My Journey

Sri Lankan tanka honoring the victims of the Tamal genocide

My journey into shamanism began more than forty years ago. In the ensuing years I have had several beloved teachers.  They represent the wide range of types of shamans, the good and the bad, and those that seemed beyond either category. Yet each spent precious time teaching me, and I hold them dear.

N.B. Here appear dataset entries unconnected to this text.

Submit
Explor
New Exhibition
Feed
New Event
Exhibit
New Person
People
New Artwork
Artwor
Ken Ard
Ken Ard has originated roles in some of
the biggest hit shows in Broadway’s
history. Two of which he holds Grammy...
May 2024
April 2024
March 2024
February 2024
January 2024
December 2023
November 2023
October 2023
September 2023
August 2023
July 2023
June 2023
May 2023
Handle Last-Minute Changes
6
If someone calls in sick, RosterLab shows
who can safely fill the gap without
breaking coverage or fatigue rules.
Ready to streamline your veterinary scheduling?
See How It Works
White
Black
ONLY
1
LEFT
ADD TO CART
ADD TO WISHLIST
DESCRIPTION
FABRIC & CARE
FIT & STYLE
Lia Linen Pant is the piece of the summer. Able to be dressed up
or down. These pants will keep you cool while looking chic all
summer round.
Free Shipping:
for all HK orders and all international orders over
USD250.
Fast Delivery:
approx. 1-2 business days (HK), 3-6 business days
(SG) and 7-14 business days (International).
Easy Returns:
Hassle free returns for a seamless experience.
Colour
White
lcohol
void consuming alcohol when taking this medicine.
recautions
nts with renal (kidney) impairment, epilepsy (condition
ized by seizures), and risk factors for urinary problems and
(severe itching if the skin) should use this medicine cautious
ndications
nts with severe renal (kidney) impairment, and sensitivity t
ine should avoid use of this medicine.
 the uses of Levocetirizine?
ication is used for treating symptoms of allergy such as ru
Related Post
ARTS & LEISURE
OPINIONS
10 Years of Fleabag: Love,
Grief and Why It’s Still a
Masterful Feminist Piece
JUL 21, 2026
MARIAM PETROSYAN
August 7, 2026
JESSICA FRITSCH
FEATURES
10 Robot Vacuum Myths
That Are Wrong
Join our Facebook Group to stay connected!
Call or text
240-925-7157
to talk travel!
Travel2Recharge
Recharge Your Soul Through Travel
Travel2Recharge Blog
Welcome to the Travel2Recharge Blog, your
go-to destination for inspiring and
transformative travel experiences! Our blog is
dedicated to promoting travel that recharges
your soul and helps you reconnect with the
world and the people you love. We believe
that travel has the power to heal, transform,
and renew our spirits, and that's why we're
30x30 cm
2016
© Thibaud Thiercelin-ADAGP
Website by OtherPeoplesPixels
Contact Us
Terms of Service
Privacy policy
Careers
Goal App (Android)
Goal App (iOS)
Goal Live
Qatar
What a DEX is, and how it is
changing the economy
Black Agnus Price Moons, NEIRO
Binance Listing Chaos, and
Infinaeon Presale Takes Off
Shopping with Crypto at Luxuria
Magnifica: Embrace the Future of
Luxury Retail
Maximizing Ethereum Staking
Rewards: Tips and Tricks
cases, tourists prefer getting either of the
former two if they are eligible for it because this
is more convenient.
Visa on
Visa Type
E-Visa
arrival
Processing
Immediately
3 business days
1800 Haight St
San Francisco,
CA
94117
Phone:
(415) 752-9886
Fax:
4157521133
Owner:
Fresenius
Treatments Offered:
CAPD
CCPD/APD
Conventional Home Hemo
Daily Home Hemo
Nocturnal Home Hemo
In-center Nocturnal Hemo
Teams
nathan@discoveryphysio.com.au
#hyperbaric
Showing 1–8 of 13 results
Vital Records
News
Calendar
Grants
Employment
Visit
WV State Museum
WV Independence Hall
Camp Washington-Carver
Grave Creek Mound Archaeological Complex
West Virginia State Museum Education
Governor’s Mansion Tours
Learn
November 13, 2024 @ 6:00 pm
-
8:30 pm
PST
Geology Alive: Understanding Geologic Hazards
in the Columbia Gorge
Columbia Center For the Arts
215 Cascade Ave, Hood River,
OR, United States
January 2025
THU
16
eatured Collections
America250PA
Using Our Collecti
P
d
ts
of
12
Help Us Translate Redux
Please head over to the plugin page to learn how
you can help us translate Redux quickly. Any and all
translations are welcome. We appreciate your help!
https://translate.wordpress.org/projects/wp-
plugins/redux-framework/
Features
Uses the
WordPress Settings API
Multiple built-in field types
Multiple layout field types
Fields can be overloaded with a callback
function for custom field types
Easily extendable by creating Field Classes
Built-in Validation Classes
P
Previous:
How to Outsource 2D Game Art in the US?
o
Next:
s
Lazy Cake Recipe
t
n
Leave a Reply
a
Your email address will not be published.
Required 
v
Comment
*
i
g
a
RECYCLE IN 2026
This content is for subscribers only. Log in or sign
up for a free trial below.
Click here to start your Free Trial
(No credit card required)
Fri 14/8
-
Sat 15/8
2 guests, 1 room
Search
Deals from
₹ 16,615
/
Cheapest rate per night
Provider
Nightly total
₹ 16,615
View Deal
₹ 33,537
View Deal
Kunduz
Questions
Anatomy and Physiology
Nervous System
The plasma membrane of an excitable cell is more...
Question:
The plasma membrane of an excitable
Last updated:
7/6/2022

I am profoundly indebted to many teachers, especially Susan Grimaldi, and the late Dr. Bernardo Peixoto (Ipu), an Amazonian shaman, and his wife, Cleicha, a Peruvian Highlands Shaman. They helped me to finally arrive home, and to understand that we are all potential shamans. I still miss Ipu’s late night phone calls and laughter filled encouragement. These marvelous human beings taught me so that I might be truly useful to others, and insisted we must all do work, even in the face of prejudice and threat. Ipu and Cleicha served their communities under the most threatening of circumstances, and remain bright lights for freedom and resistance to oppression, wonderful human beings who risked much for the good of many. I am also grateful to the other shamans from many traditions, many who have passed into spirit, who freely shared their wisdom and knowledge with me over the years.

My work reflects the teachings of all my teachers, rather than resting in any one tradition. I am not a carrier of special or unique knowledge, nor do I have tribal affiliation. I am just a human being doing my best to be “a good shaman.”

Opening the Elders Conference with Alicia Daniel and Abenaki elder, Dee Brightstar.

I do not use Ayahuasca in my work.

Shamanic healing may draw from:

Journeywork: In which one learns to travel into alternative realities to seek guidance and aid.

Extractions: Removing invasive energies from the body.

Curanderismo: The use of herbal baths and other techniques for healing. You do this in the comfort and privacy of your home.

Wisdom Talks: Opportunities to think together about the wisdom teachings of many traditions.

Soul Retrieval: The recovery of lost parts of Self.

Ceremony: Structured ritual that evokes health, or invites friends, family, and community to honor one’s healing journey.

Energy-Work: The client lies, fully clothed, under a blanket, on a massage table, or sits in a chair. Physical touch is not required.